■ **TASK DETAILS**
Pick up the passage about biometric identity and data security firms where it stops, and carry it forward from its last sentence.

■ **PASSAGE SHOWN**
• • • •

Introducing IdentityX – the world’s first cross-channel multi-factor biometric authentication and onboarding platform, consumers can now use the same identity credential to authenticate quickly and easily, at any time and through any channel. Not only does the platform help create a seamless digital experience across multiple channels, it guarantees consumers’ digital identity based on secure biometric credentials, enabled by face recognition technology. This can be made even more secure through other biometric authentication processes that may include voice and finger authentication.

Despite a challenging 2020, the company made strides in the region with an impressive portfolio of clients including Japan’s SMFG/SMBC, Standard Chartered Bank and a host of Hong Kong based banks. The company’s presence in Asia also expanded with a new Singapore office as well as significant new partnerships including a contract to deliver digital onboarding and mobile biometric authentication with Singapore-based TONIK, which provides the first digital-only bank in the Philippines.

Commenting on this, Trilochan Sehgal, Vice-President of Daon Southeast Asia said, “Daon is in a unique position where we solve challenges across the full customer identity lifecycle from onboarding, authentication and account recovery. Our customers appreciate this holistic approach and we are seeing a big surge in our technology adoption specially among customers in payments verification, digital banking, insurance, and telcos in the region.”

Securing data and networks against cyber threats

The data landscape is changing dramatically. And it is important to understand the shifts in this landscape to better develop solutions that can bolster cyber defense for any company, institution or country against new threats that can emerge from this landscape.

Mark Brosnan, Co-Founder & Managing Director of GetVisibility, shared how major shifts in the data landscape are primarily influenced by five key factors: i) regulation, ii) explosion in data, iii) cloud adoption, iv) an increase in cyber-attacks and v) ineffective data loss prevention programmes. Not only do data governance need to keep up with these shifts, but these systems also need to account for the end-user as well as anticipate potential new threats too.

Data governance is therefore a responsibility that spans across end-users and multiple organizational processes. As a software solution that discovers, categorizes and classifies unstructured data across an organization, GetVisibility undertakes this responsibility by harnessing Artificial Intelligence (AI) to provide risk and compliance assessments in the data governance process as well as to enforce protection of sensitive data. This is increasingly pertinent at a time where remote work is becoming the norm during the pandemic as companies seek to secure their data against cyber breaches or leaks.

With data governance being a huge undertaking that involves various organizational processes, efficiency will be key for organisations. Security Automation Orchestration and Response platform provider, Tines, allows security teams to automate any workflow regardless of complexity without relying on pre-built integrations.

• • • •

■ **MATERIAL SUPPLIED**
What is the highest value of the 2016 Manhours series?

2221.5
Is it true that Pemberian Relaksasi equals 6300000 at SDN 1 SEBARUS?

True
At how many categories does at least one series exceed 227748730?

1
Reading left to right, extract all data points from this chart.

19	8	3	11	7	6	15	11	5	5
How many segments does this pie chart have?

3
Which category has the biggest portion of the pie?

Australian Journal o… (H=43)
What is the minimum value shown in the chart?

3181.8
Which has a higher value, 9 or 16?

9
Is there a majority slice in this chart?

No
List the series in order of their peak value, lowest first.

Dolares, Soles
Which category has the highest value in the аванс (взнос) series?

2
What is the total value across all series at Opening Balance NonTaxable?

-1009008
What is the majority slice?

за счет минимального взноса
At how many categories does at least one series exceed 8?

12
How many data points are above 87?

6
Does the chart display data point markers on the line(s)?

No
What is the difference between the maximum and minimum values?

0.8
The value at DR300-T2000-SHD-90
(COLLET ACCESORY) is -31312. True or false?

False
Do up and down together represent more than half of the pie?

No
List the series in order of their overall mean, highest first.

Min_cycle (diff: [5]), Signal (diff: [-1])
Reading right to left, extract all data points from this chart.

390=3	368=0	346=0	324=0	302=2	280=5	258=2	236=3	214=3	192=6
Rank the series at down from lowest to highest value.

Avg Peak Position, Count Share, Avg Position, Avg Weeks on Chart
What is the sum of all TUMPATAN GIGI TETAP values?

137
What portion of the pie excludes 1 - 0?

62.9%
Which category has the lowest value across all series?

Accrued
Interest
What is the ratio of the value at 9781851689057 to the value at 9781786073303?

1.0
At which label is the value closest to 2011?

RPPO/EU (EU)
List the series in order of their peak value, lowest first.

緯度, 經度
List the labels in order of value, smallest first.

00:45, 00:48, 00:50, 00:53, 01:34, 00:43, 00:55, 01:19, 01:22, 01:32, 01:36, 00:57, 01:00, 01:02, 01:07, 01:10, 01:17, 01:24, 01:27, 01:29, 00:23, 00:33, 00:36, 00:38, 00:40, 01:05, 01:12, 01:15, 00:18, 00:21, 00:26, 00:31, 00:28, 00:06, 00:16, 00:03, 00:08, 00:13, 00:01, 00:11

• • • •

■ **EXPECTED ANSWER**
Having observed that an excess of IT and security operations work is manual, repetitive and prone to error, Tines have designed a software that allows security operations teams to automate their manual workloads without requiring scripting or software development knowledge. This frees up security operations teams to refocus on more impactful risk-reduction strategies specific to an organisation. Upon notification of a potential threat, security operations teams can also conduct deeper incident investigations and responses and enlist an analyst as soon as any real threat has been identified.

But what if the worst happens – what should companies do when there has been a breach?

It is all in the response, and how quick it is matters. GuardYoo, a specialist in remote compromised assessment or a technical audit of a network, treats cyber incidents as physical crime sites that can be investigated. GuardYoo departs from the traditional thinking of cybersecurity as a model that protects networks from breaches. Instead, the company brazenly believes that this brand of cybersecurity is impossible as cyber threats are inevitable, and that breaches can even occur without the awareness of most organisations.

Darren Sexton, Chief Executive Officer of GuardYoo shared, “The way hackers penetrate a network is always changing and this is a perpetual game of hide and seek. But what does not change is that hackers need to do something once they get into a system. That is where GuardYoo steps in. To use a Covid-19 analogy, traditional cybersecurity companies will check if you are wearing a mask and that the mask is covering the right areas but GuardYoo will check if the virus has gotten through the mask and will identify what parts of the body it is attacking.”

As such, GuardYoo recommends its automated ‘Digital Forensics Investigation’ model to conduct regular compromise assessments that identifies how a network lapsed in its defenses, how these vulnerabilities were exploited and who was responsible behind the attack. The company also has an active threat research lab that is constantly developing threat models. This contributes to the swift one week turn-around time for GuardYoo’s compromise assessment, including a forensic analysis, as opposed to the typical 10 to 12-weeks timeline across the industry.

The highly respected financial regulator of the city-state Singapore, the Monetary Authority of Singapore (MAS) has last December awarded four digital banking licenses. These licenses will allow entities including non-bank entities to provide banking services including deposit taking and lending in Singapore. As a regional fintech powerhouse, the liberalisation of its banking industry has been hotly anticipated by big players in the world of finance and technology.

Two of the licenses are categorized as “full”, in that they allow consumer banking. One has gone to a partnership of local ride-hailing super-app Grab and telco conglomerate SingTel, where both companies have large customer bases and regional activities across Southeast Asia.

The other has gone to Nasdaq-listed internet powerhouse Sea group, which has had a blockbuster year of growth from its e-commerce platform Shopee (well able to hold its own against Amazon and Alibaba), it’s gaming division Garena and existing fintech division SeaMoney.

The remaining two are “wholesale”, or business banking licenses, awarded to Ant Financial (the fintech affiliate company of Alibaba Group, best known for their Alipay app) and another to a consortium of Greenland Financial, Linklogis & Beijing Co-Op Equity Investment.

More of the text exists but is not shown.